__作業依頼__:
以下の演奏会の感想文から、「私にとってなじみのない曲ばか」を含む語句で始まり「楽をたっぷりと鳴らしていた。」で終わる部分を、「ダウスゴー」を「指揮者」に呼び替えて書き直してください。

__文書抜粋__:
######
ニールセン:交響曲第三番(広がりの交響曲)
      ソプラノ(半田美和子)
      バリトン(加耒 徹)

私にとってなじみのない曲ばかりの演奏会。初めてダウスゴーを聴くのだから、もう少しポピュラーな曲を聴いてみたかったが、今シーズンのBシリーズはどちらかというと渋い曲が多く、まあ仕方がない。
 ニールセンは一度聴いてみたかったからちょうどいい。考えてみたらニールセンのこの三番やシベリウスの五番、マーラーの九番、エルガーの一番の交響曲はとほぼ同時代の作曲であり、私の耳には同じ仲間の音楽の様に聴こえる。1楽章アレグロ2楽章アンダンテ、3楽章スケルツオ、4楽章アレグロの表記は古典的な構成、旋律も聴きやすく、初めて聴いた曲だったけれどもなかなか立派な曲だと思った。途中2楽章に声が入るが、歌詞はなく母音でアーと発声するだけである。ダウスゴーの指揮ぶりは豪快なもので、自分の国の音楽をたっぷりと鳴らしていた。

 ニールセンに比べるとサーリアホの曲は100年も後の音楽だけに一筋縄では聴けない。100年の時間の長さを痛切に感じる音楽体験だった。当日作曲者のプレトークがあって、曲の解説もあったがあまり良く意味がわからなかった。曲は5部に分かれていてそれぞれ、聴覚、視覚、嗅覚、触角、味覚、最後が我が唯一の望みに。原題は「人の真なる感覚/意味」である。音楽全体が感覚的にできていて、音楽というより音である。特にクラリネットの前半の部分がそうで、これがクラリネットから出たとは信じられない音を出す。
######
__学習資料__:
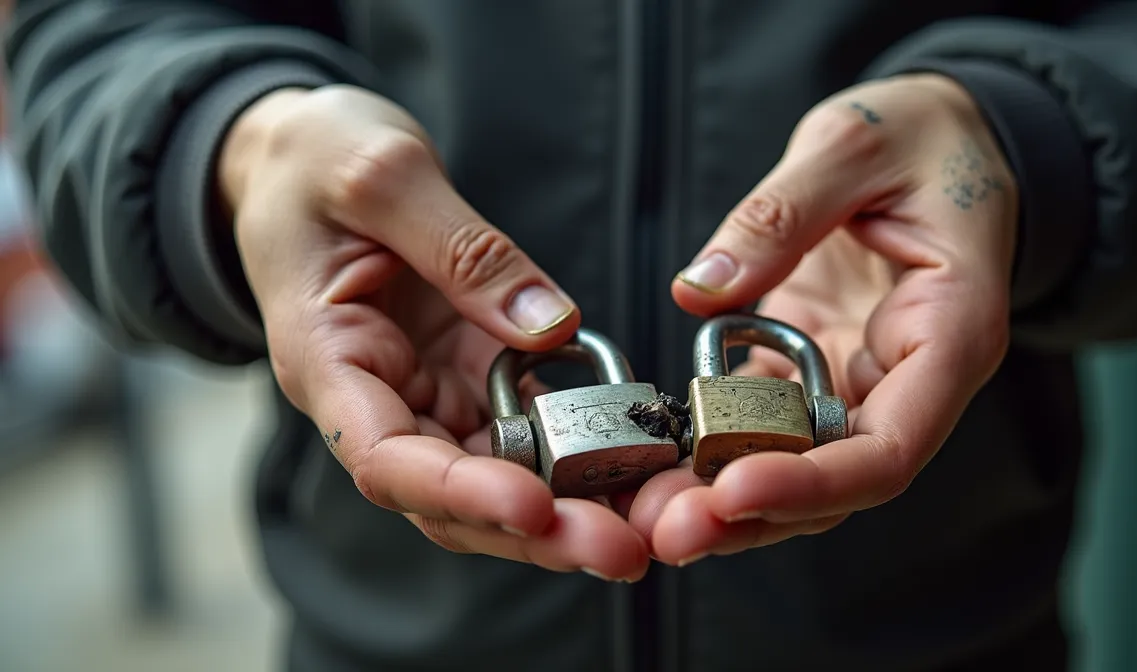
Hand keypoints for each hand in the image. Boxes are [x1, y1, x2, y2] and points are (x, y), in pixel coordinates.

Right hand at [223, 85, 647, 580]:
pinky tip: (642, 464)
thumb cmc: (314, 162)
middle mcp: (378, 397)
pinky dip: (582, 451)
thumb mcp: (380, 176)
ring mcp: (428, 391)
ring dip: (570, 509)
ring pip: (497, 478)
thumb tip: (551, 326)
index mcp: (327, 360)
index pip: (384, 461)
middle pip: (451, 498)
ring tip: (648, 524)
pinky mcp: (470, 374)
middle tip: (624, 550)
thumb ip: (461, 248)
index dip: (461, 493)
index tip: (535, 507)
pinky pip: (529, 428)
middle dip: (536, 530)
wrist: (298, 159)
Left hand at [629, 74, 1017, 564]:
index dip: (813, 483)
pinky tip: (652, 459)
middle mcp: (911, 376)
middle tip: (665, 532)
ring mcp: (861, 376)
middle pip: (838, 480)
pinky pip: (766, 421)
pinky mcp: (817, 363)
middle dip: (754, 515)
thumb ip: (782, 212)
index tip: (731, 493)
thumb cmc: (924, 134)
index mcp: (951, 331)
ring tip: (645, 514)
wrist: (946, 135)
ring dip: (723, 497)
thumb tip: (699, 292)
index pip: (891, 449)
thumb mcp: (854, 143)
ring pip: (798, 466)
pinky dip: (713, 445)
######
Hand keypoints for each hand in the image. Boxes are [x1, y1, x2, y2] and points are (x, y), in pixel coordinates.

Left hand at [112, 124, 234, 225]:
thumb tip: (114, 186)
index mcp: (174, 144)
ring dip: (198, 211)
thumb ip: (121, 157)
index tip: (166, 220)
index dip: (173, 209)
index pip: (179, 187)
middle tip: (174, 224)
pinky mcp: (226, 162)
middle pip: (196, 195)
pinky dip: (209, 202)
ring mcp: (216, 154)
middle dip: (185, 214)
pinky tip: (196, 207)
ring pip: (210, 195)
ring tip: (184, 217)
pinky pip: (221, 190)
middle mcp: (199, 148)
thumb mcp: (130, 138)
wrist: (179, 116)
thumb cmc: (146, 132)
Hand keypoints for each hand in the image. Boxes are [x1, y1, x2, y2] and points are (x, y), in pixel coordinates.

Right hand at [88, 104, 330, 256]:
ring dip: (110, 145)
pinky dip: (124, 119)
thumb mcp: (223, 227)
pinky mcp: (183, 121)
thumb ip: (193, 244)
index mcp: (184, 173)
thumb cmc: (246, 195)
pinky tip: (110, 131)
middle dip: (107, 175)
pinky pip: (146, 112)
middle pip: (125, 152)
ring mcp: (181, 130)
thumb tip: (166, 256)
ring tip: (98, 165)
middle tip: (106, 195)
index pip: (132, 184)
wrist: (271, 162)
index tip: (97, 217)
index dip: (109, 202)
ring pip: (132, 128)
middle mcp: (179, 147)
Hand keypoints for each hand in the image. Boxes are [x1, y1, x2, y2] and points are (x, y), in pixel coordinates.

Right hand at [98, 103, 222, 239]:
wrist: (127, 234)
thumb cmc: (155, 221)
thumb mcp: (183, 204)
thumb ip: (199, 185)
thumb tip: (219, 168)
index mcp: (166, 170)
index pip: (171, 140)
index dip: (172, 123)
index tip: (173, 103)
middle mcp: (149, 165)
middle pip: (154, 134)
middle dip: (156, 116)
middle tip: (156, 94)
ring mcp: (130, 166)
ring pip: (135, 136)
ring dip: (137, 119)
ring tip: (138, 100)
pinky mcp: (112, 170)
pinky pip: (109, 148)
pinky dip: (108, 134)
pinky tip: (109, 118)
######
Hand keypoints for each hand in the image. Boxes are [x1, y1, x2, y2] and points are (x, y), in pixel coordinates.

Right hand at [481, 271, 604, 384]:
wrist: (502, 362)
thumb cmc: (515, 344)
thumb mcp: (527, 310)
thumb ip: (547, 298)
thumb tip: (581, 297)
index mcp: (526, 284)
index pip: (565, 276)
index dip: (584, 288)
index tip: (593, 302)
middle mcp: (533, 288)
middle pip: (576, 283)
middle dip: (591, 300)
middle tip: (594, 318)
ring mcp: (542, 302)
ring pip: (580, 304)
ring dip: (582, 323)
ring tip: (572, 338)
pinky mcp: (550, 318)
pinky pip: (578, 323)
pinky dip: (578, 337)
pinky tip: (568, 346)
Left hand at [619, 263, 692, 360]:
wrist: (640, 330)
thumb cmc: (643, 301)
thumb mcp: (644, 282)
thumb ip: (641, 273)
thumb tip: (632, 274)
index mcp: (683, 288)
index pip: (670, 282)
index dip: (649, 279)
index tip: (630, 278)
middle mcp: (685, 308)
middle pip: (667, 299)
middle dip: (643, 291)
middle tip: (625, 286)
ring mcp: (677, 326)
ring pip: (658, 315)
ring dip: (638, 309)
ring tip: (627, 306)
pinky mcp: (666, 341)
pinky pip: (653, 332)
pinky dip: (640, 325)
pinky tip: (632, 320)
######
__回答__:
私にとってなじみのない曲ばかりの演奏会。初めて指揮者を聴くのだから、もう少しポピュラーな曲を聴いてみたかったが、今シーズンのBシリーズはどちらかというと渋い曲が多く、まあ仕方がない。
 ニールセンは一度聴いてみたかったからちょうどいい。考えてみたらニールセンのこの三番やシベリウスの五番、マーラーの九番、エルガーの一番の交響曲はとほぼ同時代の作曲であり、私の耳には同じ仲間の音楽の様に聴こえる。1楽章アレグロ2楽章アンダンテ、3楽章スケルツオ、4楽章アレグロの表記は古典的な構成、旋律も聴きやすく、初めて聴いた曲だったけれどもなかなか立派な曲だと思った。途中2楽章に声が入るが、歌詞はなく母音でアーと発声するだけである。指揮者の指揮ぶりは豪快なもので、自分の国の音楽をたっぷりと鳴らしていた。